Write again exactly the lines in the listing below, starting at the line with "Claim Listing" and ending at the line with "sprowadzony, zarejestrowany w", both included. Pictures are not copied.

+---+

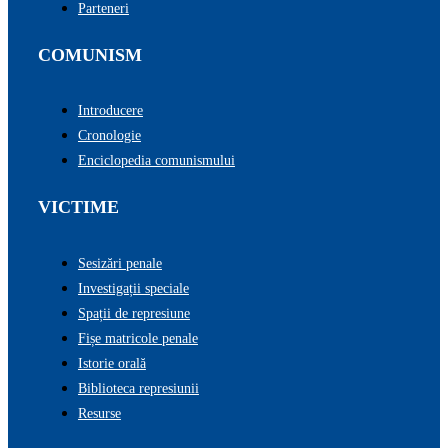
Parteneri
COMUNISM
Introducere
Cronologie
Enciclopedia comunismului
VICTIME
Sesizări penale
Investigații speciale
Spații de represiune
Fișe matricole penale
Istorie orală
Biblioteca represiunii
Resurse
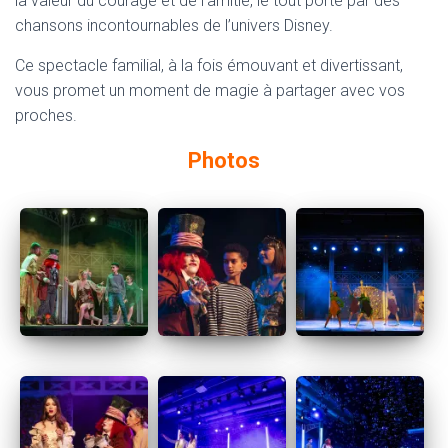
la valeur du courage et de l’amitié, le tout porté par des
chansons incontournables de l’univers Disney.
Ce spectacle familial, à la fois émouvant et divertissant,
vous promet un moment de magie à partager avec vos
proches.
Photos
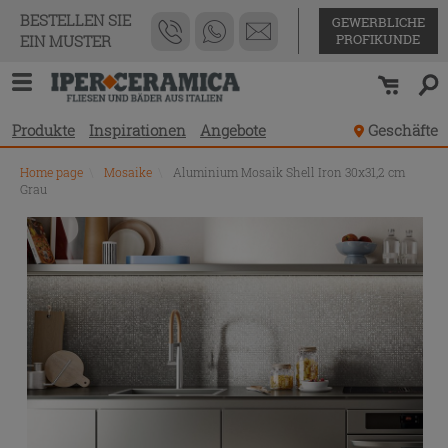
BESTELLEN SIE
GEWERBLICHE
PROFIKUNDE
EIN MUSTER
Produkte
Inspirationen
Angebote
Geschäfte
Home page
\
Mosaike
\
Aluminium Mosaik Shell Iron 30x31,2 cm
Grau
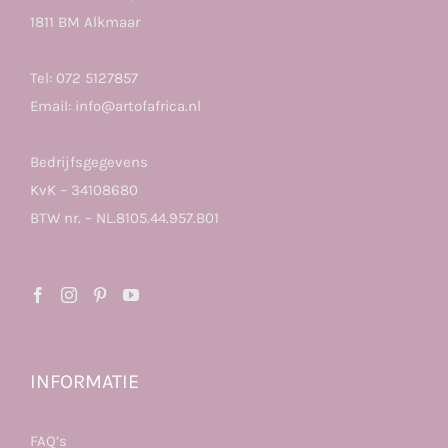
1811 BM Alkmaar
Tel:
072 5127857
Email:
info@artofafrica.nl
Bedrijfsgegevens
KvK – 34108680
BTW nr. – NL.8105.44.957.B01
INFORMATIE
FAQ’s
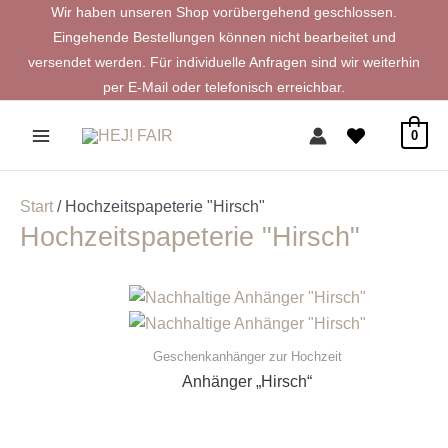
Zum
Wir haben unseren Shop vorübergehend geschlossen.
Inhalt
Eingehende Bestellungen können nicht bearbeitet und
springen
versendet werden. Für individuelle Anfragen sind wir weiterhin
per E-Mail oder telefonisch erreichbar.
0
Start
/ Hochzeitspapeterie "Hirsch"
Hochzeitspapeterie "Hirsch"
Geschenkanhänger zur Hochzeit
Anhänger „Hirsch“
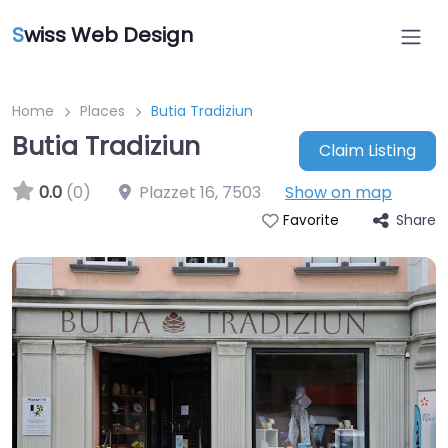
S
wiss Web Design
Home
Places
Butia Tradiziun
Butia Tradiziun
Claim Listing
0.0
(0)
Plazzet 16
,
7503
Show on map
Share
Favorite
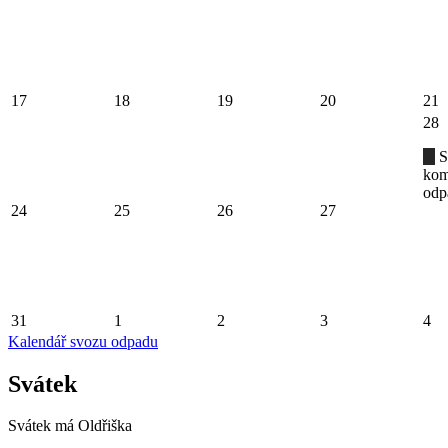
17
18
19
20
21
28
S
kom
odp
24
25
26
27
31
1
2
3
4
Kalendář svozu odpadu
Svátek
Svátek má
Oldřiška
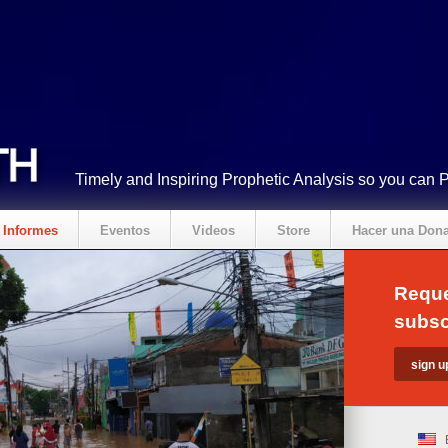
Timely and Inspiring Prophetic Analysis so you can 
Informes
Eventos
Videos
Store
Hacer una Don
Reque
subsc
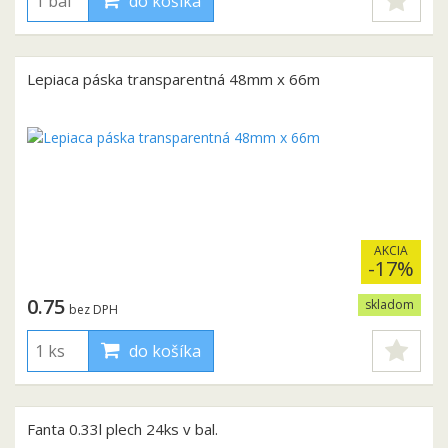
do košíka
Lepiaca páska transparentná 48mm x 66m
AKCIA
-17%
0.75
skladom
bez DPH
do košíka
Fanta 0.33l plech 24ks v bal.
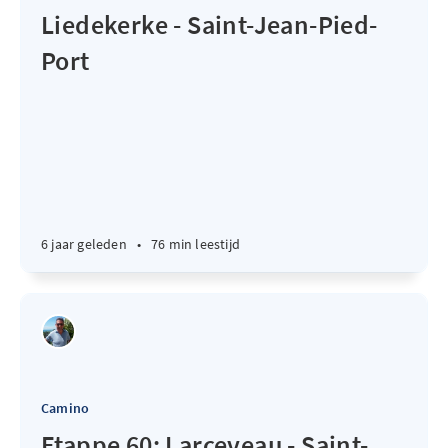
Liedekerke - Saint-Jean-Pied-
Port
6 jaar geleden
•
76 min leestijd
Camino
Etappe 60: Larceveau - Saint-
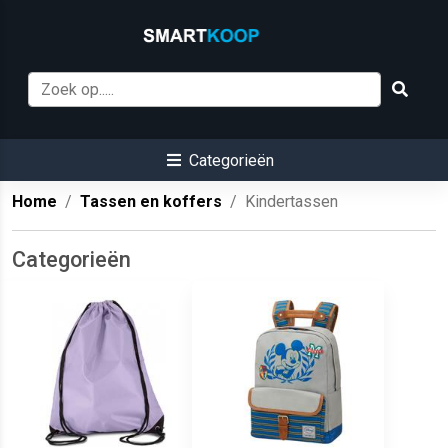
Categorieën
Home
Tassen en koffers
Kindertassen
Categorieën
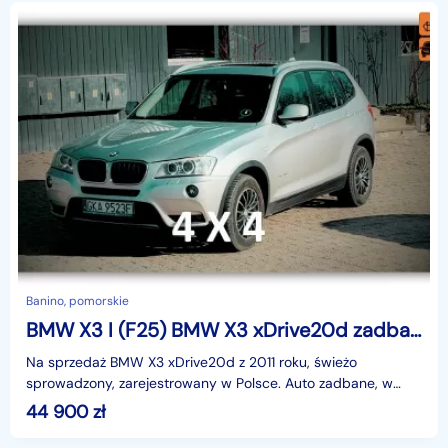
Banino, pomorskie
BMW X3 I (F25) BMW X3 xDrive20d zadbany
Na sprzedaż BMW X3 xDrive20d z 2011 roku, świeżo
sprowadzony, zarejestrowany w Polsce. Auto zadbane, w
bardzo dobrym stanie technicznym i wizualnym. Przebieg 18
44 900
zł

+---+

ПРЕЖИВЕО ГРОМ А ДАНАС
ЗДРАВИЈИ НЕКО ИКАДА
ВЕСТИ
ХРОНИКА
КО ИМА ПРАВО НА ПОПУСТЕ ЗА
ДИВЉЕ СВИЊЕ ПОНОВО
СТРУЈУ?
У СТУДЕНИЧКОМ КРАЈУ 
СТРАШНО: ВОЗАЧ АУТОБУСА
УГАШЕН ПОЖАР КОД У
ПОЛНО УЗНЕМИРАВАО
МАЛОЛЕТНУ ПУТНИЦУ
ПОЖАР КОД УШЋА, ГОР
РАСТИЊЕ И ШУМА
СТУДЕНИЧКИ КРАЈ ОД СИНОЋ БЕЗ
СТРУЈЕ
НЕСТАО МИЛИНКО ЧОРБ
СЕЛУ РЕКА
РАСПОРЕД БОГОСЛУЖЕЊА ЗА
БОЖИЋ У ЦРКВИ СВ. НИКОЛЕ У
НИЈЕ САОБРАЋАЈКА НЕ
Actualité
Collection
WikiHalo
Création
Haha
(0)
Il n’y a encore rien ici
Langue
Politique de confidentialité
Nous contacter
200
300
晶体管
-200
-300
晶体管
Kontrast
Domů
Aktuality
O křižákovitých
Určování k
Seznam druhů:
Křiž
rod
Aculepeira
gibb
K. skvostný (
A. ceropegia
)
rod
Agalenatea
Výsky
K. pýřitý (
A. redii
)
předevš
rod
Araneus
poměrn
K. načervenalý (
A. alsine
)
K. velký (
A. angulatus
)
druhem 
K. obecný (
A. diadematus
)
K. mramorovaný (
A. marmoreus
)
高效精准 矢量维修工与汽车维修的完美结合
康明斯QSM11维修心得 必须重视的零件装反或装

+---+

EXERCISE RESPONSE:
Claim Listing
0.0
(0)
Plazzet 16
,
7503
Show on map
Share
Favorite
17
18
19
20
21
28
S
kom
odp
24
25
26
27
31
1
2
3
4
Kalendář svozu odpadu
Svátek
Svátek má
Oldřiška
Timely and Inspiring Prophetic Analysis so you can 
Informes
Eventos
Videos
Store
Hacer una Don
Reque
subsc
do košíka
Lepiaca páska transparentná 48mm x 66m
AKCIA
-17%
0.75
skladom
bez DPH
do košíka
Fanta 0.33l plech 24ks v bal.
Liedekerke - Saint-Jean-Pied-
Port
6 jaar geleden
•
76 min leestijd
Camino
Etappe 60: Larceveau - Saint-
Categorieën
Home
Tassen en koffers
Kindertassen
Categorieën
Banino, pomorskie
BMW X3 I (F25) BMW X3 xDrive20d zadbany
Na sprzedaż BMW X3 xDrive20d z 2011 roku, świeżo
sprowadzony, zarejestrowany w Polsce. Auto zadbane, w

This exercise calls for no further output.